The menu in a Chinese restaurant. Photo by Ruoyi Song

The employment report showed 21 million Americans were unemployed, but the weekly jobless claims report said 30 million people were continuing to claim unemployment benefits under all plans. At a White House news conference in April, Trump announced new executive orders that would end work visa approvals for most foreign nationals for 60 days. Officials say this is to prevent foreigners from bringing the virus into the United States, and to ensure that immigrants do not take American jobs once the U.S. economy restarts. The latest report shows that the U.S. Immigration and Citizenship Service will furlough some of its staff on August 3, which will result in longer waits for Optional Practical Training students. But most of the emphasis in the order is on stopping the approval of green card applications, including H1B visas for work.

H1B visa holders already working in the United States must present proof to the government that they do not threaten American employment. “From U.S. Department of Homeland Security perspective news releases ,we certainly have concerns about the number of visas that Chinese students can use,” by Chad Wolf, acting secretary of Homeland Security. “We will make a number of recommendations for international students, including OPT, in many cases.”

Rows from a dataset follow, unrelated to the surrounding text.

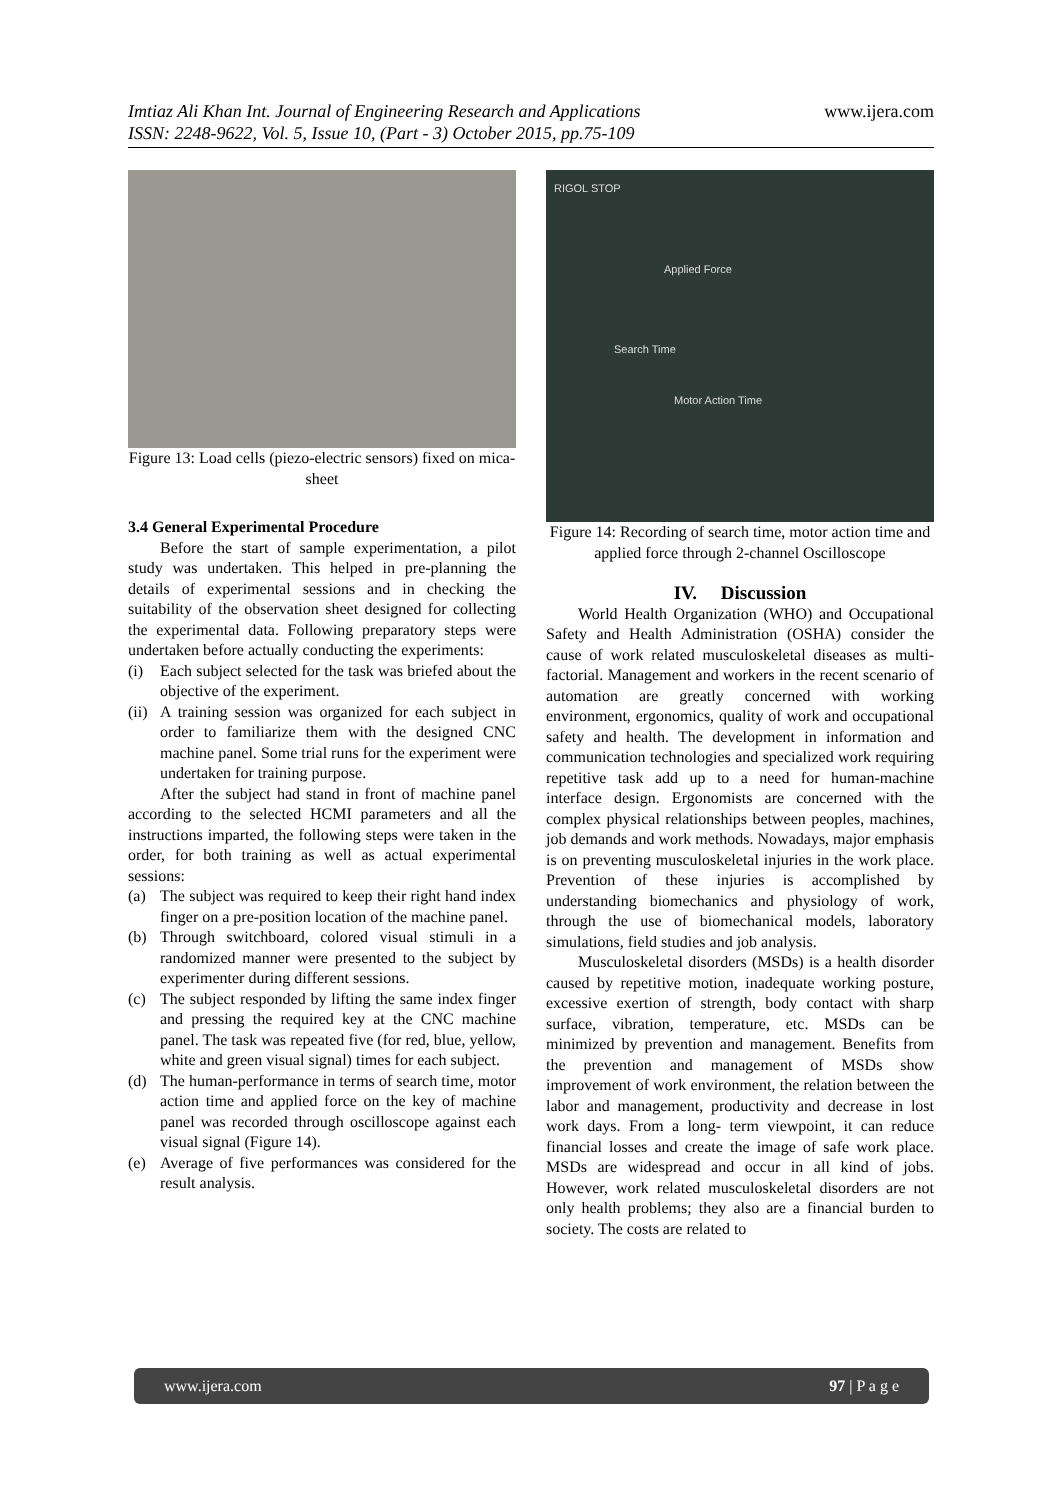www.ijera.com Imtiaz Ali Khan Int. Journal of Engineering Research and Applications
ISSN: 2248-9622, Vol. 5, Issue 10, (Part - 3) October 2015, pp.75-109
Figure 13: Load cells (piezo-electric sensors) fixed on mica-sheet
3.4 General Experimental Procedure
Before the start of sample experimentation, a pilot study was undertaken. This helped in pre-planning the details of experimental sessions and in checking the suitability of the observation sheet designed for collecting the experimental data. Following preparatory steps were undertaken before actually conducting the experiments:
(i) Each subject selected for the task was briefed about the objective of the experiment.
(ii) A training session was organized for each subject in order to familiarize them with the designed CNC machine panel. Some trial runs for the experiment were undertaken for training purpose.
After the subject had stand in front of machine panel according to the selected HCMI parameters and all the instructions imparted, the following steps were taken in the order, for both training as well as actual experimental sessions:
(a) The subject was required to keep their right hand index finger on a pre-position location of the machine panel.
(b) Through switchboard, colored visual stimuli in a randomized manner were presented to the subject by experimenter during different sessions.
(c) The subject responded by lifting the same index finger and pressing the required key at the CNC machine panel. The task was repeated five (for red, blue, yellow, white and green visual signal) times for each subject.
(d) The human-performance in terms of search time, motor action time and applied force on the key of machine panel was recorded through oscilloscope against each visual signal (Figure 14).
(e) Average of five performances was considered for the result analysis.
RIGOL STOP
Applied Force
Search Time
Motor Action Time
Figure 14: Recording of search time, motor action time and applied force through 2-channel Oscilloscope
IV. Discussion
World Health Organization (WHO) and Occupational Safety and Health Administration (OSHA) consider the cause of work related musculoskeletal diseases as multi-factorial. Management and workers in the recent scenario of automation are greatly concerned with working environment, ergonomics, quality of work and occupational safety and health. The development in information and communication technologies and specialized work requiring repetitive task add up to a need for human-machine interface design. Ergonomists are concerned with the complex physical relationships between peoples, machines, job demands and work methods. Nowadays, major emphasis is on preventing musculoskeletal injuries in the work place. Prevention of these injuries is accomplished by understanding biomechanics and physiology of work, through the use of biomechanical models, laboratory simulations, field studies and job analysis.
Musculoskeletal disorders (MSDs) is a health disorder caused by repetitive motion, inadequate working posture, excessive exertion of strength, body contact with sharp surface, vibration, temperature, etc. MSDs can be minimized by prevention and management. Benefits from the prevention and management of MSDs show improvement of work environment, the relation between the labor and management, productivity and decrease in lost work days. From a long- term viewpoint, it can reduce financial losses and create the image of safe work place. MSDs are widespread and occur in all kind of jobs. However, work related musculoskeletal disorders are not only health problems; they also are a financial burden to society. The costs are related to
www.ijera.com 97 | P a g e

The move worries many Chinese graduates in the United States. Meanwhile, four Republican lawmakers, including Senator Tom Cotton, Republican of Arkansas, sent a letter to the Trump administration asking him to continue the ban on new temporary work visas and reduce opportunities for international students to obtain work visas in order to create more jobs for Americans. But international students with work visas find it hard to renew them.

For many Chinese who have been granted work visas to the United States, this has certainly disrupted their lives – unemployment, unemployment, status and visas. “This hits Chinese Americans harder than the coronavirus.” Chen Shuang says.